Their projects include making bicycles available to Detroiters who don’t have other reliable means of transportation, two real estate investment opportunities designed to allow residents to benefit from development in their neighborhoods via a Community Investment Trust and a Diversified Community Investment Fund, a new loan product to resolve nontraditional debts and improve credit paired with financial coaching, a program designed to help people increase their savings, and a clearinghouse designed to streamline the home repair process to better serve homeowners in need of repair.
In addition to grant funding, coaching, and consultation services from United Way, the project teams are receiving program evaluation services from Poverty Solutions. Poverty Solutions will be working with teams in developing an evaluation plan, offering guidance on data management, and conducting data analyses to identify outcomes and opportunities for improvements
“We are thrilled to continue supporting these dedicated organizations in piloting their new and game-changing programs, thoughtfully designed to improve the financial well-being of Detroiters. The Challenge itself is innovative in its approach of providing funding to build and test never-before-done program models as well as providing dedicated research and evaluation support to ensure the project teams can both do the work and rigorously measure the impact of their work,” said Leonymae Aumentado, senior project manager at Poverty Solutions.

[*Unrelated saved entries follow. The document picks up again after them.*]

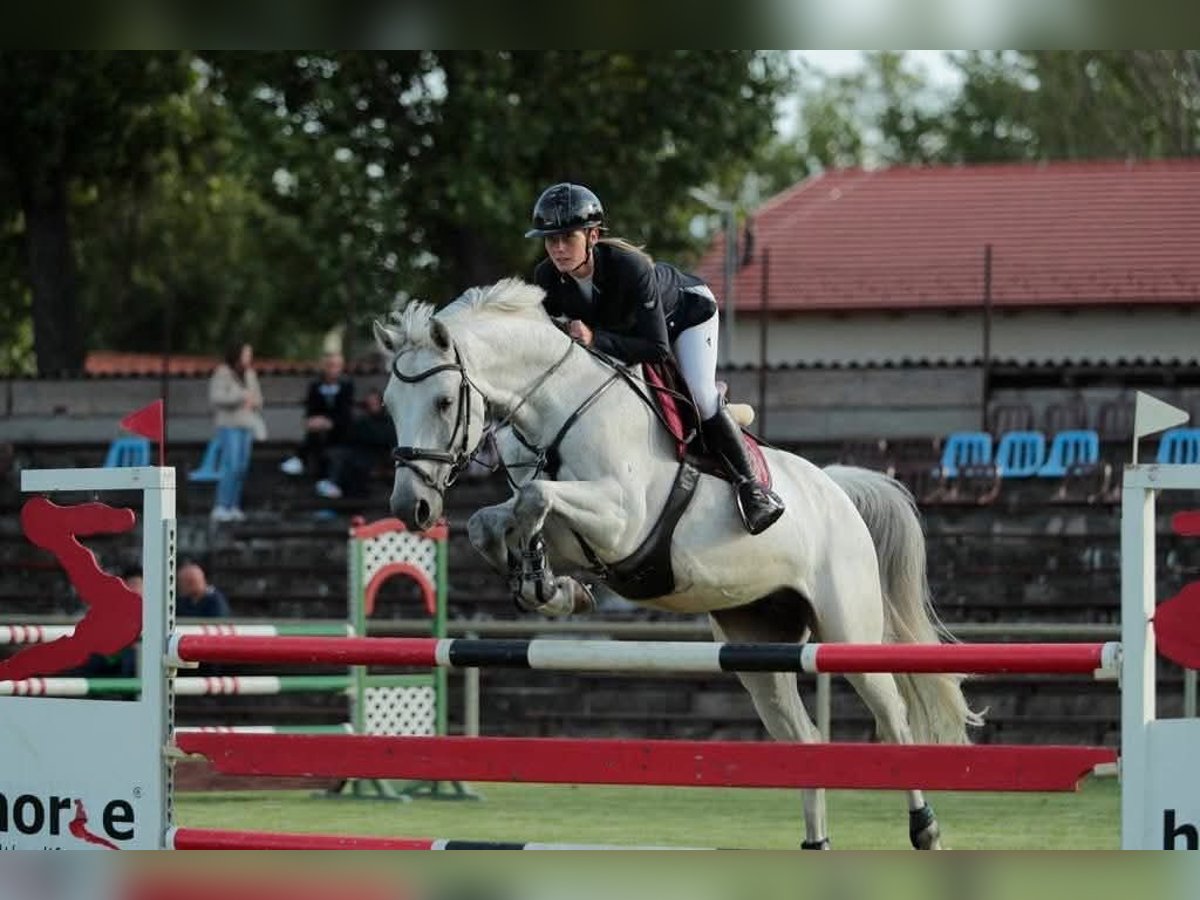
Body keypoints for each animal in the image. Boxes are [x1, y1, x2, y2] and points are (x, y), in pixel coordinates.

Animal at [373, 277, 982, 849]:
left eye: (443, 402)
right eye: (388, 406)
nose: (411, 507)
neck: (556, 408)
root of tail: (837, 488)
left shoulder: (621, 521)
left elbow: (535, 499)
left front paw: (544, 581)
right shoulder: (577, 527)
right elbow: (497, 518)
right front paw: (545, 584)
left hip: (847, 632)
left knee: (892, 718)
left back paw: (926, 828)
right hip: (758, 640)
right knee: (803, 739)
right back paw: (816, 843)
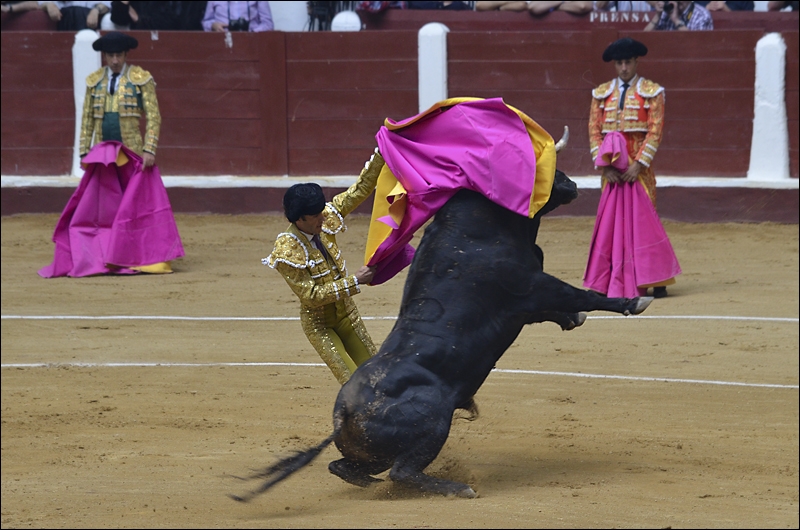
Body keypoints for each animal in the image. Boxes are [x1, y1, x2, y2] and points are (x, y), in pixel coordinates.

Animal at [230, 169, 648, 500]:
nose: (573, 183)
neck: (478, 225)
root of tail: (341, 418)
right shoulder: (532, 285)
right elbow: (584, 293)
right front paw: (634, 301)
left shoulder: (526, 305)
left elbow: (564, 306)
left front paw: (576, 318)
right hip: (435, 420)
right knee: (402, 471)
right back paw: (457, 488)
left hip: (377, 449)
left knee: (348, 467)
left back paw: (369, 483)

To get to this stage of the challenge, the six pilots were selected from among 17 projects that participated in the Planning Stage, which ran from Aug. 1, 2022, through March 31, 2023. During the Planning Stage, grantees worked to test assumptions critical to the success of their new ideas, develop partnerships, and create the processes and materials necessary to launch a functioning pilot.
In the Planning Stage, Poverty Solutions led 14 student research assistants in assisting the project teams with gathering information on topics ranging from community land trusts to demographics of Black workers in Detroit to the barriers faced by small business owners and entrepreneurs.
“I gained a lot of knowledge that will be transferable to how I go about understanding the context of different cities,” said one of the research assistants, Kyra Reumann-Moore (MPA ‘23). “I love how community-centric the challenge is and how they are trying to improve the financial well-being of Detroiters based on what they’re hearing from residents.”
The Detroit Financial Well-Being Innovation Challenge was designed by United Way for Southeastern Michigan, in collaboration with Poverty Solutions, in response to Poverty Solutions’ research assessing the financial well-being of Detroiters. The research found a combination of low and volatile incomes and disproportionately high costs makes it challenging for tens of thousands of Detroiters to maintain consistently positive cash flow and build savings. This leads many households to accrue unmanageable debt and suffer low credit scores.
The Financial Well-Being Innovation Challenge, which launched in February 2022, provides seed funding for innovative pilot programs and initiatives focused on addressing underlying structural and systemic barriers to financial well-being. Detroit residents had opportunities to weigh in on project ideas during the Concept Stage and project teams were expected to solicit and incorporate further feedback from Detroit residents into their program design. After the current Pilot Stage, one or two of the pilots will receive additional funding of up to $1 million and continued technical assistance to scale their project citywide. The challenge is made possible through funding from JPMorganChase, Comerica, and General Motors.